The point you feel-gooders always seem to miss is this. The national service bill in its original form (as well as comments repeatedly made by Obama & members of his cabinet) conatined language aimed at making community service universally required. And while it's true that the bill sections establishing the study related to making the Serve America Act provisions mandatory for all Americans were quietly removed from HR 1388 just prior to passage, they were not, as many people have implied, eliminated. They were merely moved from one bill (HR 1388) to another (HR 1444) so as not to hinder passage of step one. Finally, many of the surviving provisions ARE mandatory for school aged children.

Make no mistake, it is (and always has been) clearly the intent of this administration (whether they care to admit it or not) to eventually make all Americans serve a tour of "voluntary" community service and then to remain on the hook indefinitely as "volunteer" reservists for immediate call-up for deployment in the event of war, natural disaster or civil emergency. Gloss over it any way you like, but the Obamas' intent is unmistakable.

My only question is whether we can call it community service if someone is being paid to do the service...

Though I am going into a science research career with the goal of helping the ill in less developed countries, I will still be compensated heavily for it. This is not community service.

HR 1444 does call for mandatory volunteerism, which is not volunteerism. During the campaign Obama talked about giving scholarship money to those who volunteered. This is a good idea. Forcing someone to work against his or her will does not promote a better America.

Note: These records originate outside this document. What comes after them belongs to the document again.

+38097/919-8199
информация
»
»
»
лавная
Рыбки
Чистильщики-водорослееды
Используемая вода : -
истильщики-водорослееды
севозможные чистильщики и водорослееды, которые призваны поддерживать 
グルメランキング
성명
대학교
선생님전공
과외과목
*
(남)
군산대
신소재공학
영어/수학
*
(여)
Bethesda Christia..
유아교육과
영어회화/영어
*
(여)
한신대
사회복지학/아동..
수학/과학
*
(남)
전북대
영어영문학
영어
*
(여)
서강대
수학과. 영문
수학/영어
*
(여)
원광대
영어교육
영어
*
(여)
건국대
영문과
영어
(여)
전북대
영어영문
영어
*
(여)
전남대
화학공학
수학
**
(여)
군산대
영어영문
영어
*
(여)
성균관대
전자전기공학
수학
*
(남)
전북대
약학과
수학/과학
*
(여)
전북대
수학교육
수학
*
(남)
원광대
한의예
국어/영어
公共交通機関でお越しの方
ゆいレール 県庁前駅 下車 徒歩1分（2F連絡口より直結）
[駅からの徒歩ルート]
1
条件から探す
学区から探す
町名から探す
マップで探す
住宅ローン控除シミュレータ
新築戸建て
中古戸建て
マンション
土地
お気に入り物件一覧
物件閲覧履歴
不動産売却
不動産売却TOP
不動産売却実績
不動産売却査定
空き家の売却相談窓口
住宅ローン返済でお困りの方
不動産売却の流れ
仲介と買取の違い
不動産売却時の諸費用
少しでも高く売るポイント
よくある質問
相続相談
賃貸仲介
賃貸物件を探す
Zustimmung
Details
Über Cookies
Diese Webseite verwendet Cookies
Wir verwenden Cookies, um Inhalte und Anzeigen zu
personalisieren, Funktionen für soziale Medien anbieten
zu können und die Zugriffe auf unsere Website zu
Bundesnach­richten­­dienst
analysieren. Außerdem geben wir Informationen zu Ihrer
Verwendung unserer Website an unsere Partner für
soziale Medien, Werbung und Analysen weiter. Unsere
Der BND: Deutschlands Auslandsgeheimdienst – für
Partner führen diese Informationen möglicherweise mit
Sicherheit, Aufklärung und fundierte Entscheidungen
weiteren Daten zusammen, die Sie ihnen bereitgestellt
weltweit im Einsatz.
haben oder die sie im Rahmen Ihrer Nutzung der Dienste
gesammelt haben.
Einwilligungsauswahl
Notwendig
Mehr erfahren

Volunteers do such great jobs because they want to do the work. The value of work done by “volunteers” will substantially drop off if people are forced to work. Besides the ridiculous idea that Americans would be forced to volunteer for anything other than global or national security, this has the potential to ruin volunteerism in American. No longer are people spurred by human nature to help people, but they are lumped together in a bureaucratic government program that was designed to help get someone reelected.